INFORMATION SHOWN —
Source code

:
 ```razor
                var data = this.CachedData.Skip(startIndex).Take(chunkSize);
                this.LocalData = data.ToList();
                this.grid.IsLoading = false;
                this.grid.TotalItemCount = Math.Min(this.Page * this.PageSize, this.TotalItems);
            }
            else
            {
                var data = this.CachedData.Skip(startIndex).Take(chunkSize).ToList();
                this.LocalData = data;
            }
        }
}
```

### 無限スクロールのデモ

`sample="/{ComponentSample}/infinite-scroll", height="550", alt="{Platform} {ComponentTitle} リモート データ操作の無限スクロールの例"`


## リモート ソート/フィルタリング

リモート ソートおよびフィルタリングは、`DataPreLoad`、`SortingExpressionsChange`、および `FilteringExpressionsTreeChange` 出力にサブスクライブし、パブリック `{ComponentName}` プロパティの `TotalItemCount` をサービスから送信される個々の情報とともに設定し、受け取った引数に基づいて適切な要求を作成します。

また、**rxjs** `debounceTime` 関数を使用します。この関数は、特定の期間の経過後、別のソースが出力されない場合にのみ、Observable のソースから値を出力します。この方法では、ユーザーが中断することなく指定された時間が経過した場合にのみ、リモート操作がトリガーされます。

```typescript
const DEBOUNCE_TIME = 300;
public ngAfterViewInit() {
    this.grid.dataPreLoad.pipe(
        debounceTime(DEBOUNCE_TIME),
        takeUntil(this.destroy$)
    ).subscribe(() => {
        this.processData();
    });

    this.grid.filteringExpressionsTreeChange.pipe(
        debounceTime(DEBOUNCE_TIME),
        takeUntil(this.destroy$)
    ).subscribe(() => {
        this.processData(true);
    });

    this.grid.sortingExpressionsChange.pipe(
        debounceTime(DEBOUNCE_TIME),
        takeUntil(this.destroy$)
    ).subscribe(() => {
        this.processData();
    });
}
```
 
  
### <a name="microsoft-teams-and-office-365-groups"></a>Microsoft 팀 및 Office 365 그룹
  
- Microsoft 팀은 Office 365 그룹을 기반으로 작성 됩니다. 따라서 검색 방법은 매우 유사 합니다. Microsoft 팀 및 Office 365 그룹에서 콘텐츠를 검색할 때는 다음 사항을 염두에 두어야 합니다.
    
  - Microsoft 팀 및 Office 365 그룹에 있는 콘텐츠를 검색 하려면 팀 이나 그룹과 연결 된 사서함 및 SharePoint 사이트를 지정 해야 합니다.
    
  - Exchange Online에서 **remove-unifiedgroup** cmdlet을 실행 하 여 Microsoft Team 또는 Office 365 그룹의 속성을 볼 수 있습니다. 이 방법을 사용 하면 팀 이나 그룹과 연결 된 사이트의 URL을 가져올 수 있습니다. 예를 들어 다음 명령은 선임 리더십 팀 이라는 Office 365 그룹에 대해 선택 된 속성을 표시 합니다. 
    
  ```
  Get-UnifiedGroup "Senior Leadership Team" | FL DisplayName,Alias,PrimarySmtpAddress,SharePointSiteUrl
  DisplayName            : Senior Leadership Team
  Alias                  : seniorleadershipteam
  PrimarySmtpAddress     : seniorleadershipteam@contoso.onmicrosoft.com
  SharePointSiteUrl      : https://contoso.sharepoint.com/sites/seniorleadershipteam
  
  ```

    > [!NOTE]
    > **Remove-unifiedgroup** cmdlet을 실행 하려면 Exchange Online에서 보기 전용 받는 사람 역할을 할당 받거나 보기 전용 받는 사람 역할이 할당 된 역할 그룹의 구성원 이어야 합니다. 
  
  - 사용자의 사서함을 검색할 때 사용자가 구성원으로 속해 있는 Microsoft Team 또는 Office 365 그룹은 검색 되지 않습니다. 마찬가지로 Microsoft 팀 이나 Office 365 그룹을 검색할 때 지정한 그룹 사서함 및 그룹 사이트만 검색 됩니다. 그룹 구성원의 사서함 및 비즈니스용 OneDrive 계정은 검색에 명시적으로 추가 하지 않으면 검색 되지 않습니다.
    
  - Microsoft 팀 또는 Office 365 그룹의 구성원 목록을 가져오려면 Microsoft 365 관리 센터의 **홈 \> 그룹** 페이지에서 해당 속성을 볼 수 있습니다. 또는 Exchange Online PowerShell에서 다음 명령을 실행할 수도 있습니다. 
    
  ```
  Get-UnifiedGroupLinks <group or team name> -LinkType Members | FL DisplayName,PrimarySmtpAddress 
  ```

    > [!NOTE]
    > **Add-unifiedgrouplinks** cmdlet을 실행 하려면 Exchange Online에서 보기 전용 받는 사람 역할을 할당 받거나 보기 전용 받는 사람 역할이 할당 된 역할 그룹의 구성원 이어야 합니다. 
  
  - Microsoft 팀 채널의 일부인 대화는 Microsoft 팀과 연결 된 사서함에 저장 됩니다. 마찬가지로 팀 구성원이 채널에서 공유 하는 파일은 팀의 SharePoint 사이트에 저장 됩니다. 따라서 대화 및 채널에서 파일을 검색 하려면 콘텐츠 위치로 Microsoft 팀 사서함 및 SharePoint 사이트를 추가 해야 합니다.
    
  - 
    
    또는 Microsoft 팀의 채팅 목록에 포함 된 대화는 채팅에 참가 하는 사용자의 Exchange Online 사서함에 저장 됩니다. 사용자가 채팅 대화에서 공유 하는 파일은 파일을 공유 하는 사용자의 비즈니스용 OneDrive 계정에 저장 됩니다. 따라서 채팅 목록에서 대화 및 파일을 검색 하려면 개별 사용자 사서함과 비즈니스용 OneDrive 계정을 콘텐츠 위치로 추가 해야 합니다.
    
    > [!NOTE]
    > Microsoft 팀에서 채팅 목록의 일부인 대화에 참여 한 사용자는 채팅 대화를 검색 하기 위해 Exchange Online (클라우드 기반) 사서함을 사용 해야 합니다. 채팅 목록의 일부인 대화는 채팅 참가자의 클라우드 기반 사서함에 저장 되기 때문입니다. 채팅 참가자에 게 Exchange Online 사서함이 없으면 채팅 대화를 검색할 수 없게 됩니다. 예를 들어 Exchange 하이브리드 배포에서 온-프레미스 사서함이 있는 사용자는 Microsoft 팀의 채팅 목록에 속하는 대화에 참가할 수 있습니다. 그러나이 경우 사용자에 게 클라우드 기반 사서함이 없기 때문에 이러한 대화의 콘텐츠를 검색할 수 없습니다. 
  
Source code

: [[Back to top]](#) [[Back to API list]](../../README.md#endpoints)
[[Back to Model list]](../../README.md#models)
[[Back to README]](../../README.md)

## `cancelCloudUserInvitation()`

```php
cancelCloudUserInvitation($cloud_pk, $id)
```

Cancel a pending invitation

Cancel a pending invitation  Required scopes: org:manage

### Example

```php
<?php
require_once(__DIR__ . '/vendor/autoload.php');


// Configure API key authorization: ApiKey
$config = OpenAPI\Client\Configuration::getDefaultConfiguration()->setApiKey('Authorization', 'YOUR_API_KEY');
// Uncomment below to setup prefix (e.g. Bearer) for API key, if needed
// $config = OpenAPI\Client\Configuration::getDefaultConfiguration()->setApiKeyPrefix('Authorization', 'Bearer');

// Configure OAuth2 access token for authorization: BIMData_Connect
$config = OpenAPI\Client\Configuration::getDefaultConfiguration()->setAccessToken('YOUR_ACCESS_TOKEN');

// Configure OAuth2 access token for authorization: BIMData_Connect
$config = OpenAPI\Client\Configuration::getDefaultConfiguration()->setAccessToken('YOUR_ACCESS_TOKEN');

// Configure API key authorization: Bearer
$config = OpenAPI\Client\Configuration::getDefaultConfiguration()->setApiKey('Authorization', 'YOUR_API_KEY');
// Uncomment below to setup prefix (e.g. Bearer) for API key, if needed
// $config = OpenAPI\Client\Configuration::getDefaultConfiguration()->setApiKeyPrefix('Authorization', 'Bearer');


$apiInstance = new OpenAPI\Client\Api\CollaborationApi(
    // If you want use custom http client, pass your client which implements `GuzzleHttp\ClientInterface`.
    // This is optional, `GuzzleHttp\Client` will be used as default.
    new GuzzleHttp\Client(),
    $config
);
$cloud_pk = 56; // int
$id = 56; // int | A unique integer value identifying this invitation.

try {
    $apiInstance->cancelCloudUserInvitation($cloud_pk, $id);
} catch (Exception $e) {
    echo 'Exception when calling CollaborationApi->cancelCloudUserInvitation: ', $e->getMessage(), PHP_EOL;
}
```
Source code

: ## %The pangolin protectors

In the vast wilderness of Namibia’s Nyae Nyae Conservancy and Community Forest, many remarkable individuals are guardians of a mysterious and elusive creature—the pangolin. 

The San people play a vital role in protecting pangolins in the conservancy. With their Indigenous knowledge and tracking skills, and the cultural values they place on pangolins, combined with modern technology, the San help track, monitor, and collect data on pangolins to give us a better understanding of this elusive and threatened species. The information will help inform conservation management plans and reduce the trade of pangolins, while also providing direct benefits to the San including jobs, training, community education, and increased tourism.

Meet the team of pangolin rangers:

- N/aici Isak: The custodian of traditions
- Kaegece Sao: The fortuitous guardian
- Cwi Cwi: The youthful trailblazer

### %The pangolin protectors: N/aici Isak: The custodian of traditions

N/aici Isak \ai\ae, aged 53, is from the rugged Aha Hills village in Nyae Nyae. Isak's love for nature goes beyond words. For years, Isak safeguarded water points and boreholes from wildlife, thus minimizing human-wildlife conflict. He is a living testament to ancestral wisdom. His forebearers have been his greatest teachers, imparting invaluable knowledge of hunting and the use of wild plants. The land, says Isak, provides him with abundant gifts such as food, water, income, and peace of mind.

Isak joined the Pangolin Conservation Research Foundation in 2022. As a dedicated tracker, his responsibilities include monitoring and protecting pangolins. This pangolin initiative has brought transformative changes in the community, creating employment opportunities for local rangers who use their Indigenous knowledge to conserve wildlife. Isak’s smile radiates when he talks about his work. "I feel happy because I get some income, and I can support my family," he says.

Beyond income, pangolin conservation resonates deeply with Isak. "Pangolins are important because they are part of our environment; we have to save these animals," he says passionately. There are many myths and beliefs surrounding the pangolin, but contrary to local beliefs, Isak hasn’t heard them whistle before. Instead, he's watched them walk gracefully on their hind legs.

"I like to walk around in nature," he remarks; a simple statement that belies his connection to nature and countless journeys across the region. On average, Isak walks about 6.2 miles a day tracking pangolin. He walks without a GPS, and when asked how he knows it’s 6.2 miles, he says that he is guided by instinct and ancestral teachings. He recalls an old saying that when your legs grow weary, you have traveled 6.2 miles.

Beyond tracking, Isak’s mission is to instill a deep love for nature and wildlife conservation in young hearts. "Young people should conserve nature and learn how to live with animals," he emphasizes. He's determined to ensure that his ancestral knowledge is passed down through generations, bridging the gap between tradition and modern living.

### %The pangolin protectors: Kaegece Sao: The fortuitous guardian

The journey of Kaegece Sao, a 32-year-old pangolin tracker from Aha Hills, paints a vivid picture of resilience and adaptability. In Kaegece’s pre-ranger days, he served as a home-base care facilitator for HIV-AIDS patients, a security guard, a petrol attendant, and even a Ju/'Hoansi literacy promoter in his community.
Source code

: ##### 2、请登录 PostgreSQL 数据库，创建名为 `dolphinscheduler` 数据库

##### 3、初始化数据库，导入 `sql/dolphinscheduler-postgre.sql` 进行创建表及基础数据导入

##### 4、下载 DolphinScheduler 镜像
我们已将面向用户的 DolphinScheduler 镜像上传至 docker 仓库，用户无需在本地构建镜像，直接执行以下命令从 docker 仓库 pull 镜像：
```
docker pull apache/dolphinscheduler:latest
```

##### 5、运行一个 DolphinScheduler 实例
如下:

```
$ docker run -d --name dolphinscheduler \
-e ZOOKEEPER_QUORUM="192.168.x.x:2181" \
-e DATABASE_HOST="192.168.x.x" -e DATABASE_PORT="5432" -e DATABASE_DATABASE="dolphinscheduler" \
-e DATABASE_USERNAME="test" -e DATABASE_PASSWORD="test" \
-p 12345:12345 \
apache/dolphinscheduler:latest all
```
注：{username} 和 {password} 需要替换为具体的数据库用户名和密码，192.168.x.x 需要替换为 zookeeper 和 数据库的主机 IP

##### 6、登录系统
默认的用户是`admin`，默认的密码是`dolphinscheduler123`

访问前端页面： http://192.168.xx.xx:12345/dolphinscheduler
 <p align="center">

TASK REQUIREMENTS — Exact copies of the lines from the one holding "和 数据库的主机 IP" through the last line above, and only those, make up the answer.

FINISHED EXERCISE —
注：{username} 和 {password} 需要替换为具体的数据库用户名和密码，192.168.x.x 需要替换为 zookeeper 和 数据库的主机 IP

##### 6、登录系统
默认的用户是`admin`，默认的密码是`dolphinscheduler123`

访问前端页面： http://192.168.xx.xx:12345/dolphinscheduler
 <p align="center">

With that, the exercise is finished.